- _PROBLEM STATEMENT_
What you write must match the records exactly, except for the images, which are left out.
● ● ● ● ●
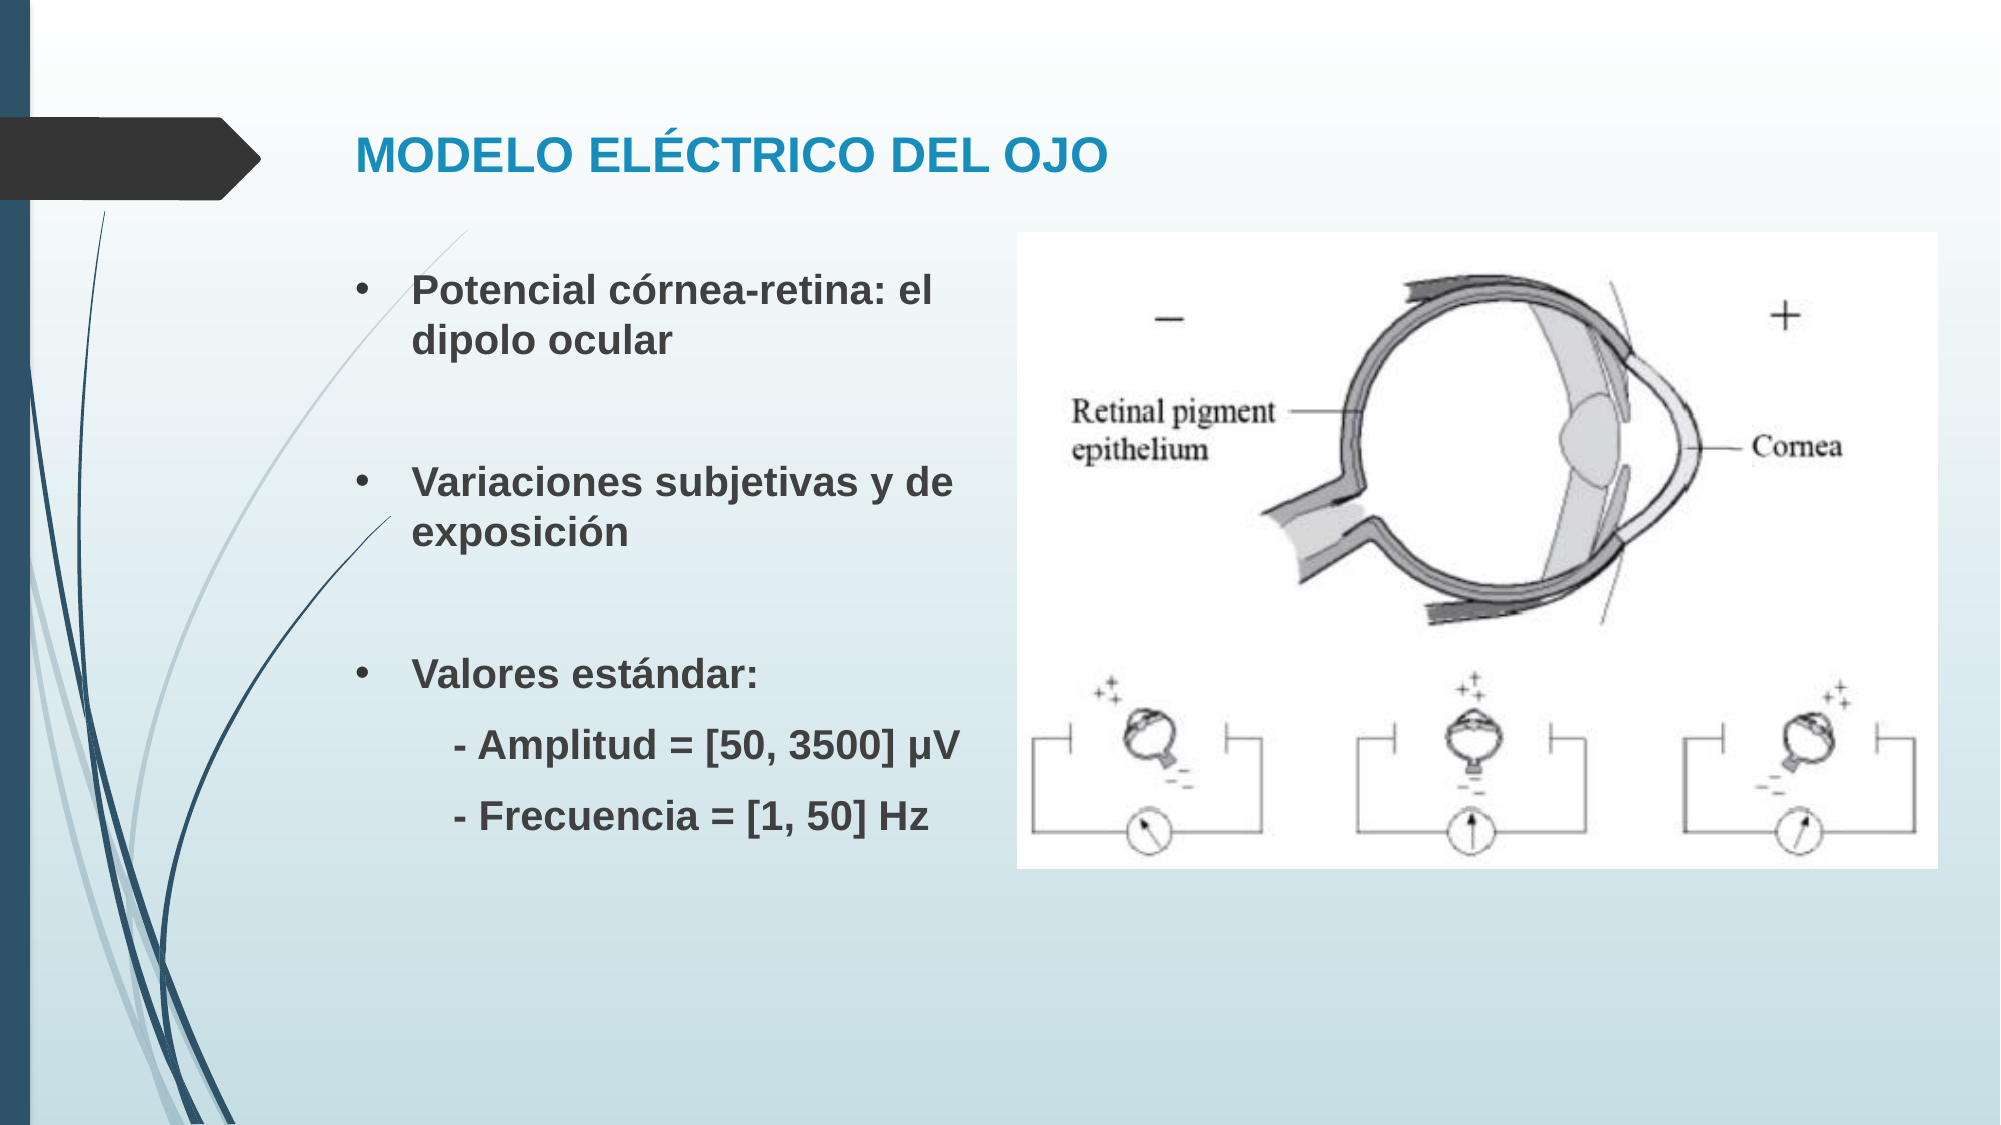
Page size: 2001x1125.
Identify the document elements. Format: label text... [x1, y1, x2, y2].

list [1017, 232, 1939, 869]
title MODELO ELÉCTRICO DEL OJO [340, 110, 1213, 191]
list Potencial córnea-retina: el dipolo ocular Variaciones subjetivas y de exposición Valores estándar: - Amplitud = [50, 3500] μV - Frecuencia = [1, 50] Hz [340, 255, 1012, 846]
● ● ● ● ●
- _RESULT OF THE EXERCISE_
Page size: 2001x1125.
Identify the document elements. Format: label text... [x1, y1, x2, y2].

list [1017, 232, 1939, 869]
title MODELO ELÉCTRICO DEL OJO [340, 110, 1213, 191]
list Potencial córnea-retina: el dipolo ocular Variaciones subjetivas y de exposición Valores estándar: - Amplitud = [50, 3500] μV - Frecuencia = [1, 50] Hz [340, 255, 1012, 846]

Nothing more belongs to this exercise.